Unlike human communication, which involves a variety of nuances and subtleties, today’s robots understand only the literal. While they can learn by repetition, for machines, language is about direct commands, and they are pretty inept when it comes to complex requests. Even the seemingly minor differences between “pick up the red apple” and “pick it up” can be too much for a robot to decipher.
However, researchers from MIT’s Computer Science and Artificial Intelligence Laboratory (CSAIL) want to change that.

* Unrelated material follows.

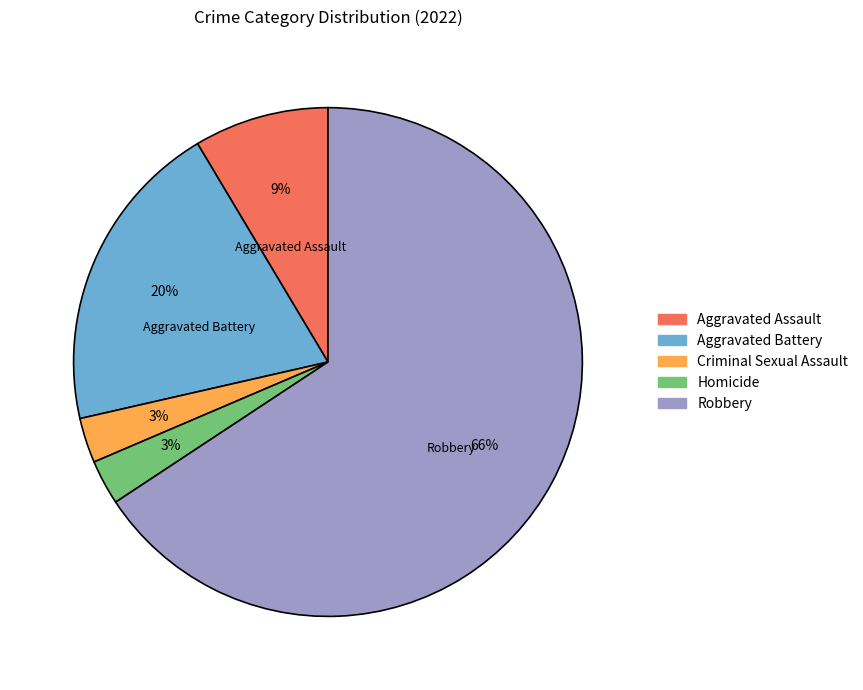

Does Homicide represent more than half of the total?

No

They think they can help robots process these complex requests by teaching machine systems to understand context.
In a paper they presented at the International Joint Conference on Artificial Intelligence (IJCAI) in Australia last week, the MIT team showcased ComText — short for “commands in context” — an Alexa-like system that helps a robot understand commands that involve contextual knowledge about objects in its environment.
Essentially, ComText allows a robot to visualize and understand its immediate environment and infer meaning from that environment by developing what’s called an “episodic memory.” These memories are more “personal” than semantic memories, which are generally just facts, and they could include information about an encountered object’s size, shape, position, and even if it belongs to someone.
When they tested ComText on a two-armed humanoid robot called Baxter, the researchers observed that the bot was able to perform 90 percent of the complex commands correctly.
“The main contribution is this idea that robots should have different kinds of memory, just like people,” explained lead researcher Andrei Barbu in a press release. “We have the first mathematical formulation to address this issue, and we’re exploring how these two types of memory play and work off of each other.”
BETTER COMMUNICATION, BETTER BOTS
Of course, ComText still has a great deal of room for improvement, but eventually, it could be used to narrow the communication gap between humans and machines.
“Where humans understand the world as a collection of objects and people and abstract concepts, machines view it as pixels, point-clouds, and 3-D maps generated from sensors,” noted Rohan Paul, one of the study’s lead authors. “This semantic gap means that, for robots to understand what we want them to do, they need a much richer representation of what we do and say.”
Ultimately, a system like ComText could allow us to teach robots to quickly infer an action’s intent or to follow multi-step directions.